# Logs in Boulder creek



## Dave Frank (Oct 14, 2003)

Maybe next week afterwork we can try to organize a clean up mission.

My chainsaw is presently on the IR, but should be able to get lots without one.


----------



## Ricky NM (Jun 28, 2008)

I'd be in for some afterwork clean-up next week.


----------



## Nessy (May 25, 2009)

Count me in.


----------



## yukonjack (May 22, 2005)

Drove by where one of the big logs were and looks like it has moved down stream. The creak is starting to pump. I would be in for something next week maybe Monday or Tuesday after work?


----------



## Chief Niwot (Oct 13, 2003)

If it was after work, I could help. Tuesday in the big D, but hope to be back by 5:00ish.

BTW, Barker is pretty full, down 12' or so. It was filling fast before the cold snap. Also, they appear to not be letting much out.
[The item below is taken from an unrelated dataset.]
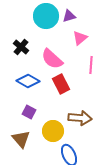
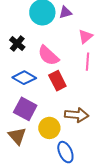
pink triangle: (80, 38) -> (86, 36), moved
purple square: (29, 112) -> (25, 109), size x1.6

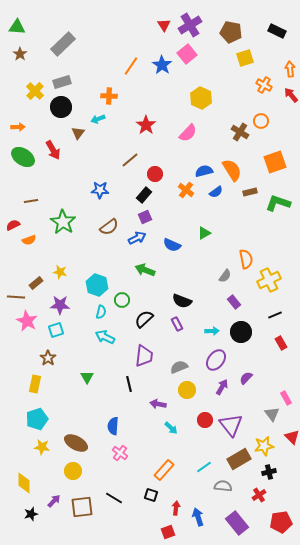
According to Univ. of Wyoming, Water Resources Data System, as of this morning South Platte is at 112% water equivalent. It says:

Eldora - 239% water equivalent and 104% snow in inches
Rough and Tumble - 152% water equivalent and 92% snow in inches
University Camp - 104% water equivalent and 93% snow in inches

Sounds like we have a very wet snow pack getting ready to burst with some warm weather next week!


----------